▸ INSTRUCTION A
From the unified delta excerpt, copy the part that opens with the words containing "We first convert" and closes with "significant is removed.".
▸ INSTRUCTION B
Answer these questions from the unified delta excerpt, one answer per line:
(i) Which letter denotes the version given to the first file when it is converted into a unified delta?
(ii) What URI is assigned to the namespace added for the archive file?
(iii) What is the text of the new heading in Example D?

▸ SOURCE DOCUMENT
============

5.  Proposed Format for Multi-version XML "Unified Delta"

The proposed format is best illustrated with a simple example.

We begin by considering an example with four versions of a text document to archive into a single file. Note that at this stage there are no changes to the attributes.

Example A

<doc name="example 1" date="2003-12-11">
 <body>
  <p font-type="times" font-style="bold">
    This is the content of the first and second example.</p>
 </body>
</doc>

Example B

<doc name="example 1" date="2003-12-11">
 <body>
  <p font-type="times" font-style="bold">
    This is the content of the first and second example.</p>
 </body>
</doc>

Example C

<doc name="example 1" date="2003-12-11">
 <body>
  <p font-type="times" font-style="bold">
   This is the content of the third example.</p>
  </body>
</doc>

Example D

<doc name="example 1" date="2003-12-11">
 <body>
  <h1>A new heading</h1>
  <p font-type="times" font-style="bold">
    This is the content of the fourth and subsequent examples.</p>
 </body>
</doc>

We allocate a namespace to cater for elements and attributes that we add for the archive file: xmlns:dxu="http://www.deltaxml.com/ns/unified-delta-v1".

We first convert the first file into a unified delta with a version denoted 'A'. The result has been pretty-printed but in general all whitespace that is not significant is removed.

Example A, as a unified delta file

<?xml version="1.0" encoding="UTF-8"?>
 <doc xmlns:dxu="http://www.deltaxml.com/ns/unified-delta-v1"

============

▸ EXTRACTED DATA
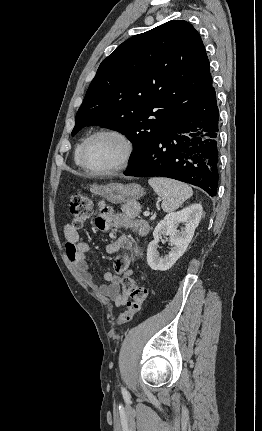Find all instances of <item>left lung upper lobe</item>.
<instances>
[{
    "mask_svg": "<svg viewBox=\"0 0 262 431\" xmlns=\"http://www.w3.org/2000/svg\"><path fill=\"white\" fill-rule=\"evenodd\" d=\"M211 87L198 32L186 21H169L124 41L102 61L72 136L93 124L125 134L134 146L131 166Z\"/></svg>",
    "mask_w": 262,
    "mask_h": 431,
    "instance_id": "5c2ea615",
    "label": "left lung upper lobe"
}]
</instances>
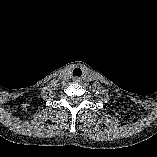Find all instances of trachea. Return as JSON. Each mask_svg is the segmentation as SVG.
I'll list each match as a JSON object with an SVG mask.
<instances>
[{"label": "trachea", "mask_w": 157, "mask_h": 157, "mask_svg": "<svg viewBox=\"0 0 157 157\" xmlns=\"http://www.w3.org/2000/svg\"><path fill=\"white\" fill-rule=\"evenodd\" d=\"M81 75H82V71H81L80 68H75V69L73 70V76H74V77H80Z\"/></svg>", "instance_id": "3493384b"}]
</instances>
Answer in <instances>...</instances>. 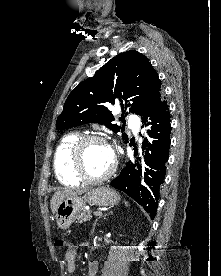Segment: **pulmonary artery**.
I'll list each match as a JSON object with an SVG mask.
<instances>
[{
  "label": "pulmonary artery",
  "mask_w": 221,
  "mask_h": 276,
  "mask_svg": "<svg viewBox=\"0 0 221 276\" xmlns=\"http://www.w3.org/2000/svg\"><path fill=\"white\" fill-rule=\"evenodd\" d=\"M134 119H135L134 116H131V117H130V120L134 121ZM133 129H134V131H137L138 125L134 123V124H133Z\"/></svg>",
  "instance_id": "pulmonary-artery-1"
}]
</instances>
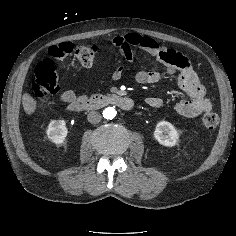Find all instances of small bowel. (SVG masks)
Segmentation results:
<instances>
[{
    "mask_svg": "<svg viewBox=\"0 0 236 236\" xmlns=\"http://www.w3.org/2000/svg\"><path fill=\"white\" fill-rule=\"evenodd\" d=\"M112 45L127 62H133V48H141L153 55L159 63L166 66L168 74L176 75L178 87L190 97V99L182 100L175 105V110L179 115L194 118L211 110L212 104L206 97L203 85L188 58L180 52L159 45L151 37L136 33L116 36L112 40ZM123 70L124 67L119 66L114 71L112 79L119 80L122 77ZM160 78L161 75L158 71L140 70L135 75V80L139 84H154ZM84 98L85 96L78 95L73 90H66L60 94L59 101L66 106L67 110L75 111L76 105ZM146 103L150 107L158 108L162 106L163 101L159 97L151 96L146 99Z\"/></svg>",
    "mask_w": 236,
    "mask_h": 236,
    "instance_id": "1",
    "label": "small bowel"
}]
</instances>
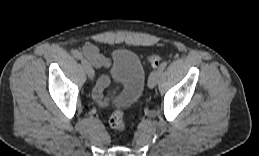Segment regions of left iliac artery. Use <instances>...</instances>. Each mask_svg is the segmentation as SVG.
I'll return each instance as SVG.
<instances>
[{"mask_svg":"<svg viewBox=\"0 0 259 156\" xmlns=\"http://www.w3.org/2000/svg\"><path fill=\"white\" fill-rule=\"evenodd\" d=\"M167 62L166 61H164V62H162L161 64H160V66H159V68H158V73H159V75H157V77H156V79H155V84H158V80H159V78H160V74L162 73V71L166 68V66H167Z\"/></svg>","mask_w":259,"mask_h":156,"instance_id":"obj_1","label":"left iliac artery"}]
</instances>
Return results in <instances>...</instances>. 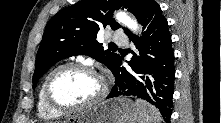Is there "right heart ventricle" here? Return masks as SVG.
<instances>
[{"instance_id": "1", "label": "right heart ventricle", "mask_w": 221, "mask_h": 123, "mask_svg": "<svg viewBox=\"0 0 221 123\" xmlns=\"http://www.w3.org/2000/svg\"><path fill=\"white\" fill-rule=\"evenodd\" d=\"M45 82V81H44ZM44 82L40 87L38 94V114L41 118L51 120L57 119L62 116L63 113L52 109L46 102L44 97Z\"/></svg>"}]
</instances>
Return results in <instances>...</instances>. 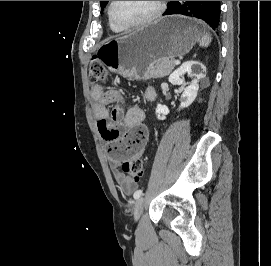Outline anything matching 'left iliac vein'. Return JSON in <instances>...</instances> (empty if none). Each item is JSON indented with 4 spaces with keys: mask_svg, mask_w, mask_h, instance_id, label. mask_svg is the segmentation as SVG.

============

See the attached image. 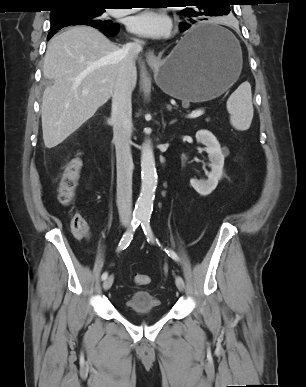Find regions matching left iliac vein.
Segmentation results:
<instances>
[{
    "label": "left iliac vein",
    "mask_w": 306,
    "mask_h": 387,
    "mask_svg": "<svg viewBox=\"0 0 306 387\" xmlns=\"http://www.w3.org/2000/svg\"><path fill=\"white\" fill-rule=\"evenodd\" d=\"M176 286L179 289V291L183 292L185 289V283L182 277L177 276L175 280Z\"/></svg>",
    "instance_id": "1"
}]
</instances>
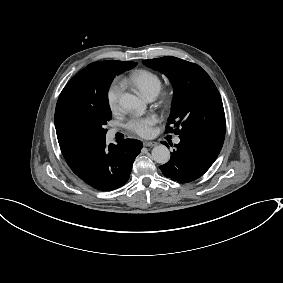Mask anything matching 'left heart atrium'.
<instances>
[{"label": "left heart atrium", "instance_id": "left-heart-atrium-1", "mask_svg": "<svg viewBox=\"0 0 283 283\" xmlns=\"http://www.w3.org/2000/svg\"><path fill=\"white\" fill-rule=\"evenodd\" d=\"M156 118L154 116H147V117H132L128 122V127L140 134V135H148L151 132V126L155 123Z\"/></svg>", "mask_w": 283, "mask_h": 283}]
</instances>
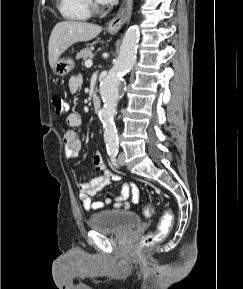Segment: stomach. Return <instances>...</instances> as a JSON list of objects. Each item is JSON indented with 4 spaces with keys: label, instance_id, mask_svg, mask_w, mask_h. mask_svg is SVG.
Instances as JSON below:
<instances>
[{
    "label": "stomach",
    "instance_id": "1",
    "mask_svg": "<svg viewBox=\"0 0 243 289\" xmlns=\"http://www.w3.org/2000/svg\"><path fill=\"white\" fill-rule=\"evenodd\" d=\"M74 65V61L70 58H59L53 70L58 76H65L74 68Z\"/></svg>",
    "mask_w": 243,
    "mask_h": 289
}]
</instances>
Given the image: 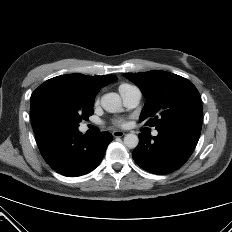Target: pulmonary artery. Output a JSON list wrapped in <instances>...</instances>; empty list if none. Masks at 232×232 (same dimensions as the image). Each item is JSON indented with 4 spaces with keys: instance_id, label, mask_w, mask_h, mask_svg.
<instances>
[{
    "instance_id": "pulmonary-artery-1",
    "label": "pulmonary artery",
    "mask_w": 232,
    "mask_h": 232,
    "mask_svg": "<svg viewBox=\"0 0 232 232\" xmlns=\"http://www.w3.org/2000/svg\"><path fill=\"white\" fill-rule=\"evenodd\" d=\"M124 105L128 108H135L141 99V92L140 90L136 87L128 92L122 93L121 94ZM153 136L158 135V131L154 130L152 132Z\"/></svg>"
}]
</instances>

============

▸ CORRECT ANSWER A
We first convert the first file into a unified delta with a version denoted 'A'. The result has been pretty-printed but in general all whitespace that is not significant is removed.

▸ CORRECT ANSWER B
(i) 'A'
(ii) http://www.deltaxml.com/ns/unified-delta-v1
(iii) A new heading